Public money to cut water bills in South West England

Running water
Image caption SWW customers have some of the highest bills in Britain

Public money is to be used to reduce unusually high water bills in South West England, the Chancellor of the Exchequer, George Osborne, has said.

In his Budget speech, Mr Osborne said the region's bills were "unusually high" and money would be set aside to help bring them down.

South West Water (SWW) bills are to increase on average by 5.1% next month, from about £487 per household to £517.

SWW customers have some of the highest bills in Britain.

Industry regulator Ofwat announced last month that SWW could put bills up.
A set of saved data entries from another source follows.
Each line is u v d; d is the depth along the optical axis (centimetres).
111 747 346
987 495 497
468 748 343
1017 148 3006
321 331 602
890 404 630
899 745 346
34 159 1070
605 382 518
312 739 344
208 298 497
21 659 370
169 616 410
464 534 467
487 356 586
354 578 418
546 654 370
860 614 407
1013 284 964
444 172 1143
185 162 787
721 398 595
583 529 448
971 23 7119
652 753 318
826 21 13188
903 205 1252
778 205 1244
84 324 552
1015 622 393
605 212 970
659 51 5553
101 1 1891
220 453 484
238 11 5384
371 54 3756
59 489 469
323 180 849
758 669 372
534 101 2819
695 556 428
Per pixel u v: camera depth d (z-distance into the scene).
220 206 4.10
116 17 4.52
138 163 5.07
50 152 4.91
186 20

Some will see charges rise by up to 8.1%.

SWW customers - who live across Cornwall, Devon and parts of Dorset and Somerset- pay for the upkeep of 30% of England's coastline, even though they make up only 3% of the population.
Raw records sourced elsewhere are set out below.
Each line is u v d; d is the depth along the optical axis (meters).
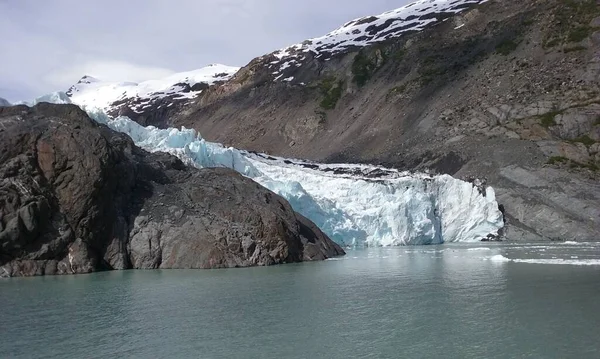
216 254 33.38
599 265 32.53
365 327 17.64
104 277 28.86
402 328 17.47
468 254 43.34
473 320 18.48
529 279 27.17
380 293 23.78
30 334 16.86
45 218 30.17
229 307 20.84
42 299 22.38
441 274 29.92
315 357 14.56
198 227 34.34
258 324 18.12
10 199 28.70
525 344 15.58
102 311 20.11
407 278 28.48
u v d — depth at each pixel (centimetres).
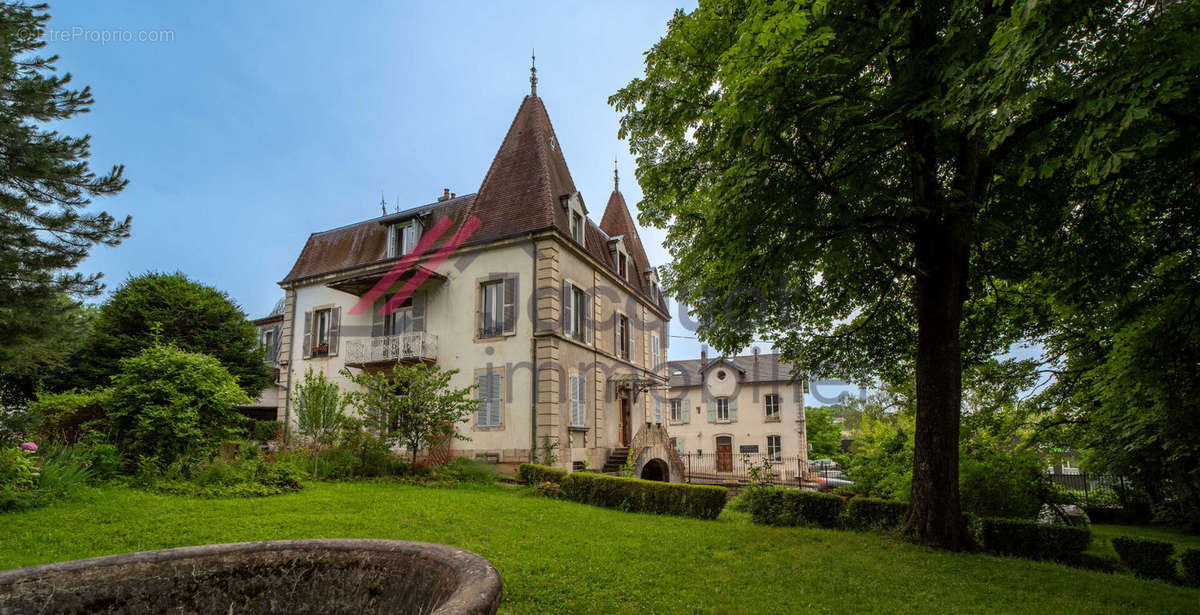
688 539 790
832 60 627
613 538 777
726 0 814
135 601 183
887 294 1069
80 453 958
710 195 874
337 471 1258
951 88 582
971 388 1352
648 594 534
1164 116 515
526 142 1933
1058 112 558
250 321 2569
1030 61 479
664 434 1956
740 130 674
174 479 978
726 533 855
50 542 602
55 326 1284
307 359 1994
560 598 515
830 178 732
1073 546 775
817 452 4494
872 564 673
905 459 1171
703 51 842
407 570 195
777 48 604
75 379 2030
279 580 206
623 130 979
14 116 1209
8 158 1192
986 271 961
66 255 1256
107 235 1296
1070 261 831
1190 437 834
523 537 746
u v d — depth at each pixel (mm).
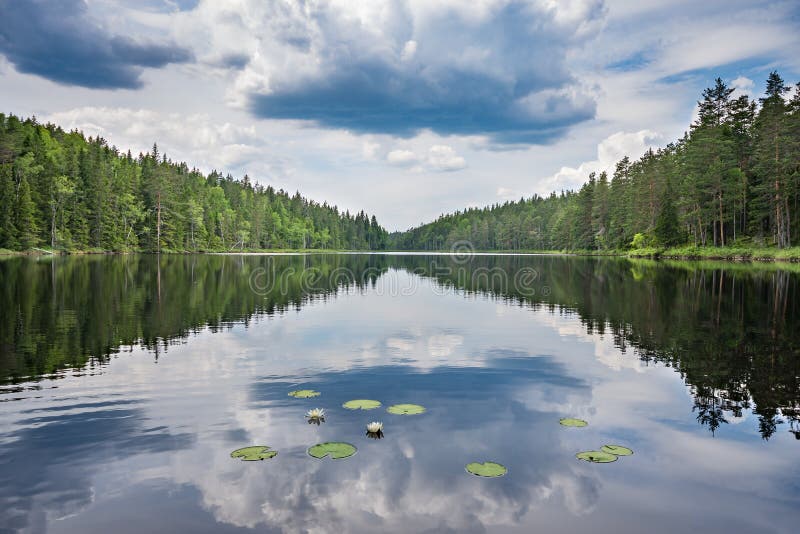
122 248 90312
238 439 6844
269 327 16234
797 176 56125
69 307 20031
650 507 5164
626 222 93062
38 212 76000
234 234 133375
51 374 10156
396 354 12273
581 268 54062
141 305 20953
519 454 6406
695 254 66500
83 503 5168
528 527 4762
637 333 15289
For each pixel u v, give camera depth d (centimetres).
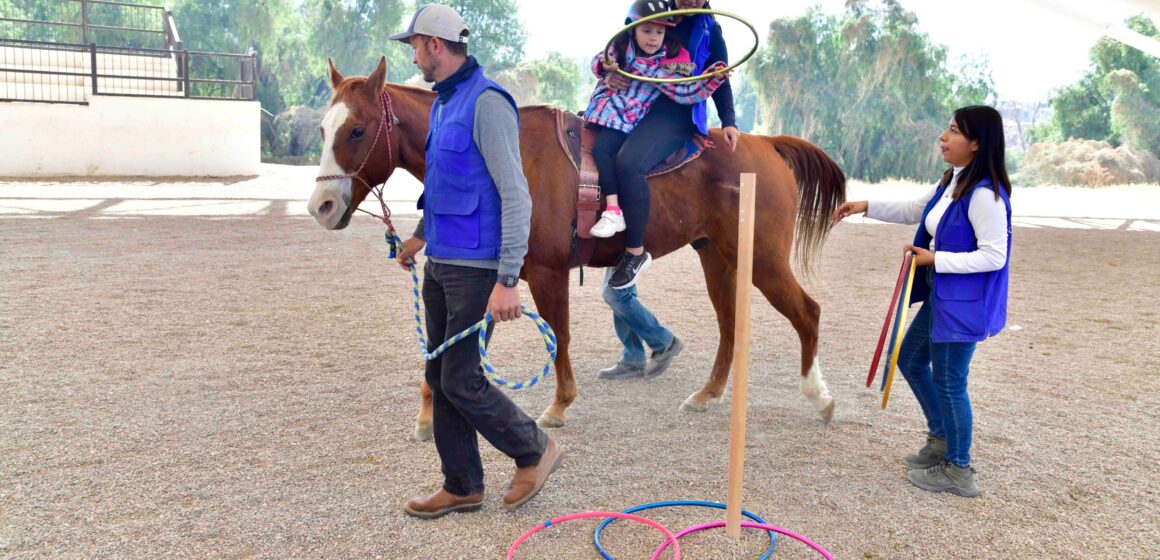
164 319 621
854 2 3966
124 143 1720
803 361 443
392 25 4447
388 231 365
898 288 336
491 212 292
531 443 318
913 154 3838
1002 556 297
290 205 1406
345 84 371
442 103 300
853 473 370
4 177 1602
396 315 660
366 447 388
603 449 394
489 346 579
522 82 4522
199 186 1642
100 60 1911
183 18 4209
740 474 299
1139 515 331
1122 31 1720
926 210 352
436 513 318
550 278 396
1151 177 3756
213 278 783
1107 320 706
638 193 396
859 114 3897
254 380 483
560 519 314
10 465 355
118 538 296
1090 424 439
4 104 1600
The company said it needed money to improve its facilities and infrastructure.

During a special debate led by Torbay MP Liberal Democrat Adrian Sanders in the House of Commons earlier this month, he said many customers were "facing a bill of more than £1,000".

SWW said it "welcomed the Prime Minister and Chancellor's commitment to address the unfairness of water charges".

It added: "We await more details on how much support will be allocated and when it will be available. We will continue to work closely with the government to examine the practicality of options to help customers."